With all the money that dedicated followers of this site save, do any of us ever do anything really useful with it? I say this because I'm sitting here importing music into my iPod - I'm already way ahead of you, having already spent my windfall on more electronic gadgetery that I don't need in the slightest.

Dinner out? Now there's a good idea - particularly because it'll push me into the red on the whole insurance "saving" transaction....


----------



## fatherdougalmaguire (18 Feb 2005)

I did this too (switched from default mortgage provider house insurance to a 3rd party insurer) and saved. We rang BOI to see if they wanted to keep our customer but the nice lady on the phone didn't even entertain us with a competing quote. Nice to know the banks must be making enough money to turn customers away like that.


----------



## diyguyjoe (18 Feb 2005)

Seems 123.ie are offering pretty good deals at the moment. We also reduced our cost from about 850 to 620 by going to 123.ie.
Both the old and new policies were Allianz, the old one was via a broker.
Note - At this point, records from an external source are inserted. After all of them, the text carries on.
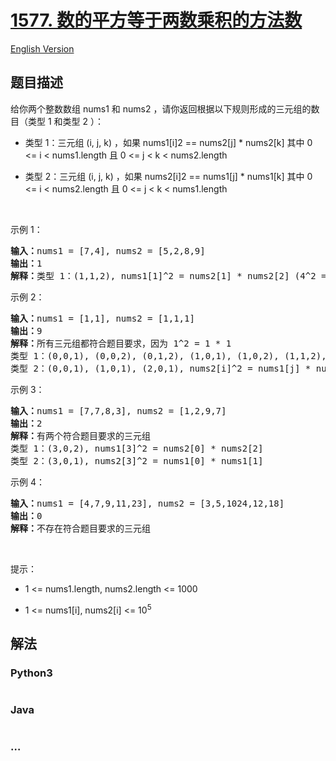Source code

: * [[https://leetcode-cn.com/problems/number-of-ways-where-square-of-number-is-equal-to-product-of-two-numbers][1577.
数的平方等于两数乘积的方法数]]
  :PROPERTIES:
  :CUSTOM_ID: 数的平方等于两数乘积的方法数
  :END:
[[./solution/1500-1599/1577.Number of Ways Where Square of Number Is Equal to Product of Two Numbers/README_EN.org][English
Version]]

** 题目描述
   :PROPERTIES:
   :CUSTOM_ID: 题目描述
   :END:

#+begin_html
  <!-- 这里写题目描述 -->
#+end_html

#+begin_html
  <p>
#+end_html

给你两个整数数组 nums1 和 nums2
，请你返回根据以下规则形成的三元组的数目（类型 1 和类型 2 ）：

#+begin_html
  </p>
#+end_html

#+begin_html
  <ul>
#+end_html

#+begin_html
  <li>
#+end_html

类型 1：三元组 (i, j, k) ，如果 nums1[i]2 == nums2[j] * nums2[k] 其中 0
<= i < nums1.length 且 0 <= j < k < nums2.length

#+begin_html
  </li>
#+end_html

#+begin_html
  <li>
#+end_html

类型 2：三元组 (i, j, k) ，如果 nums2[i]2 == nums1[j] * nums1[k] 其中 0
<= i < nums2.length 且 0 <= j < k < nums1.length

#+begin_html
  </li>
#+end_html

#+begin_html
  </ul>
#+end_html

#+begin_html
  <p>
#+end_html

 

#+begin_html
  </p>
#+end_html

#+begin_html
  <p>
#+end_html

示例 1：

#+begin_html
  </p>
#+end_html

#+begin_html
  <pre><strong>输入：</strong>nums1 = [7,4], nums2 = [5,2,8,9]
  <strong>输出：</strong>1
  <strong>解释：</strong>类型 1：(1,1,2), nums1[1]^2 = nums2[1] * nums2[2] (4^2 = 2 * 8)</pre>
#+end_html

#+begin_html
  <p>
#+end_html

示例 2：

#+begin_html
  </p>
#+end_html

#+begin_html
  <pre><strong>输入：</strong>nums1 = [1,1], nums2 = [1,1,1]
  <strong>输出：</strong>9
  <strong>解释：</strong>所有三元组都符合题目要求，因为 1^2 = 1 * 1
  类型 1：(0,0,1), (0,0,2), (0,1,2), (1,0,1), (1,0,2), (1,1,2), nums1[i]^2 = nums2[j] * nums2[k]
  类型 2：(0,0,1), (1,0,1), (2,0,1), nums2[i]^2 = nums1[j] * nums1[k]
  </pre>
#+end_html

#+begin_html
  <p>
#+end_html

示例 3：

#+begin_html
  </p>
#+end_html

#+begin_html
  <pre><strong>输入：</strong>nums1 = [7,7,8,3], nums2 = [1,2,9,7]
  <strong>输出：</strong>2
  <strong>解释：</strong>有两个符合题目要求的三元组
  类型 1：(3,0,2), nums1[3]^2 = nums2[0] * nums2[2]
  类型 2：(3,0,1), nums2[3]^2 = nums1[0] * nums1[1]
  </pre>
#+end_html

#+begin_html
  <p>
#+end_html

示例 4：

#+begin_html
  </p>
#+end_html

#+begin_html
  <pre><strong>输入：</strong>nums1 = [4,7,9,11,23], nums2 = [3,5,1024,12,18]
  <strong>输出：</strong>0
  <strong>解释：</strong>不存在符合题目要求的三元组
  </pre>
#+end_html

#+begin_html
  <p>
#+end_html

 

#+begin_html
  </p>
#+end_html

#+begin_html
  <p>
#+end_html

提示：

#+begin_html
  </p>
#+end_html

#+begin_html
  <ul>
#+end_html

#+begin_html
  <li>
#+end_html

1 <= nums1.length, nums2.length <= 1000

#+begin_html
  </li>
#+end_html

#+begin_html
  <li>
#+end_html

1 <= nums1[i], nums2[i] <= 10^5

#+begin_html
  </li>
#+end_html

#+begin_html
  </ul>
#+end_html

** 解法
   :PROPERTIES:
   :CUSTOM_ID: 解法
   :END:

#+begin_html
  <!-- 这里可写通用的实现逻辑 -->
#+end_html

#+begin_html
  <!-- tabs:start -->
#+end_html

*** *Python3*
    :PROPERTIES:
    :CUSTOM_ID: python3
    :END:

#+begin_html
  <!-- 这里可写当前语言的特殊实现逻辑 -->
#+end_html

#+begin_src python
#+end_src

*** *Java*
    :PROPERTIES:
    :CUSTOM_ID: java
    :END:

#+begin_html
  <!-- 这里可写当前语言的特殊实现逻辑 -->
#+end_html

#+begin_src java
#+end_src

*** *...*
    :PROPERTIES:
    :CUSTOM_ID: section
    :END:
#+begin_example
#+end_example

#+begin_html
  <!-- tabs:end -->
#+end_html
I asked if they could match it but they couldn't/wouldn't.


----------



## techman29 (18 Feb 2005)

Try FBD as well.

Just as competitive as 123.ie


----------



## sinead76 (18 Feb 2005)

*house insurance*

I got a call from a broker offering me insurance for 3 hundred and something (15 or 50 - i kind of got a shock at the 300 bit)
Dug out the documentation and found that we are currently paying €591 (for 11 months) with mortgage provider FA :rolleyes 
Meant to change long ago but put it on the long finger and its nearly due for renewal now so I might hold on and see what next years premium is and say, ummmm NO!


----------



## Sleppeah (22 Feb 2005)

*Re: house insurance*

Same here - had a Allianz (via EBS) policy for 650 odd, and switched to a Allianz (via 123.ie) for 350 odd.


----------



## sullynew (22 Feb 2005)

*Go to allianz online and get a further €40 discount*

If you go to allianzdirect online  you will get it even cheaper with the extra discount available and if you have another policy with them they will give up to another €40 discount on home insurance. Ie i have a car insurance policy with them also. Ps try different values cos amazingly sometimes higher buildings and contents amounts can be cheaper.


----------